What Welsh users tend to use bots for (the most common patterns)
Putting the stats together, a realistic picture of Wales in 2024–2025 looks like this:
Social media is already normal for most adults (8 in 10), nearly universal for 16–29s, and still used by a majority of older adults. People have strong video habits, with Wales leading UK nations in time spent watching in-home video content. On top of that, generative AI tools are now mainstream enough that a large share of UK online adults report having used them in the last year.
So the “typical uses” of AI chat in Wales often fall into three buckets:
Everyday productivity: rewriting text, summarizing, translating, planning, brainstorming.
Learning and career: homework support, interview prep, explanations, practice questions.
Lifestyle and companionship: motivation, routines, social comfort, hobby chat.
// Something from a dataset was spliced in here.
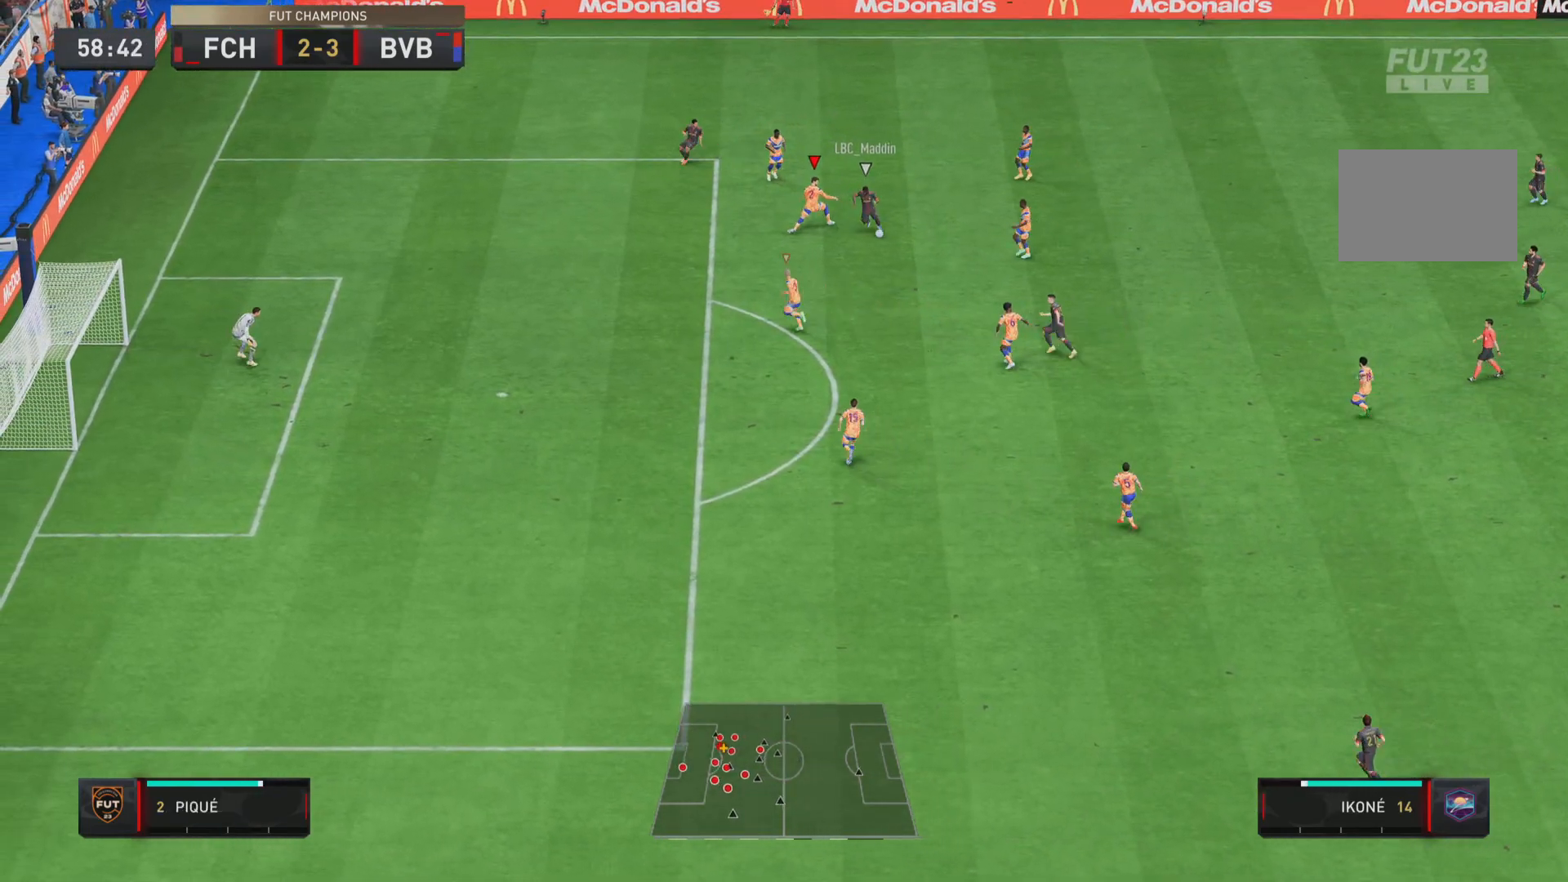
{"buttons": ["R1"], "left_stick": "up", "right_stick": "center", "events": [[100, "left_stick", "down"], [183, "L2", "up"], [233, "CIRCLE", "up"], [233, "L1", "down"], [300, "left_stick", "left"], [383, "L1", "up"], [383, "left_stick", "up"]]}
Wales isn’t “one single online culture”—it’s a mix of Cardiff city life, valley communities, coastal towns, and rural areas. But the direction is clear. With 96% home internet access, social media use at “8 in 10,” and heavy daily video habits, Wales already spends a lot of time in digital spaces. AI chatbots and companions are increasingly just another layer of that—sometimes a tool, sometimes entertainment, sometimes a quiet form of company. And as Welsh public services explore AI more formally (with bilingual and inclusion goals), “chat as interface” is likely to feel even more normal in everyday Welsh life.